Extracted data entries:
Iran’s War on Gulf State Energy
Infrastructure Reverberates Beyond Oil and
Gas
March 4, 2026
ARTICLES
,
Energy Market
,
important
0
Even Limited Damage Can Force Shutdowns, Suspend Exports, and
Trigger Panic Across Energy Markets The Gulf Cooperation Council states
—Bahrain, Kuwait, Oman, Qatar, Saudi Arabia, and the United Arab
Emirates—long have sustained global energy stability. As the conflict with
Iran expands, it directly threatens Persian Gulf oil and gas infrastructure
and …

WHAT IS NEEDED:
Set down exactly, and only, the lines from the one containing "Iran expands, it" through the final line of the entries above.

TASK RESULT:
Iran expands, it directly threatens Persian Gulf oil and gas infrastructure
and …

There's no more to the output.